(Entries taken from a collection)
▼▼▼

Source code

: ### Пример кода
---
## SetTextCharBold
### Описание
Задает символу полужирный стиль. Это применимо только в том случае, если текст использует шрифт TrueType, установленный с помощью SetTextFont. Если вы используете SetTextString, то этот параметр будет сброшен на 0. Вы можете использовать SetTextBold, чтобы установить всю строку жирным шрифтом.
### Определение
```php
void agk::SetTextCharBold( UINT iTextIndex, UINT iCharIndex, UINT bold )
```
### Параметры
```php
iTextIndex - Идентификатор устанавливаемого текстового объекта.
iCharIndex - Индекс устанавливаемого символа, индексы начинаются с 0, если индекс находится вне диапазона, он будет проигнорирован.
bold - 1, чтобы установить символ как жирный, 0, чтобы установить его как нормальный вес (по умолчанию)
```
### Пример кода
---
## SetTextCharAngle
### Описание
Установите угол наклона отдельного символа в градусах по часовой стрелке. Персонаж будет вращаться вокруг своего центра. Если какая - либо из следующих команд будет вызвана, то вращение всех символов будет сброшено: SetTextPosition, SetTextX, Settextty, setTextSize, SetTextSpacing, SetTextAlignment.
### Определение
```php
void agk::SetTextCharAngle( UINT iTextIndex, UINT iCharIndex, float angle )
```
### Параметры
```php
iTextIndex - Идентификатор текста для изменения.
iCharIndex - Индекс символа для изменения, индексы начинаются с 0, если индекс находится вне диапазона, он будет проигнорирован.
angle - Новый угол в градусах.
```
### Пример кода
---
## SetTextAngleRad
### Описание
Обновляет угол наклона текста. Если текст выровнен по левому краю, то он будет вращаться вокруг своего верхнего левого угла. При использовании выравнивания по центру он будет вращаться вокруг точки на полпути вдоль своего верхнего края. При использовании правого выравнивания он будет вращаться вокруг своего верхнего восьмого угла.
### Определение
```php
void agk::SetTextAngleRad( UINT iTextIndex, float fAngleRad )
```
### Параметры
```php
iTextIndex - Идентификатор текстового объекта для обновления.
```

▲▲▲

Scan the entries above for the word "SetTextAngleRad", then copy every line in which it occurs.

§ **FINAL ANSWER**:
## SetTextAngleRad
void agk::SetTextAngleRad( UINT iTextIndex, float fAngleRad )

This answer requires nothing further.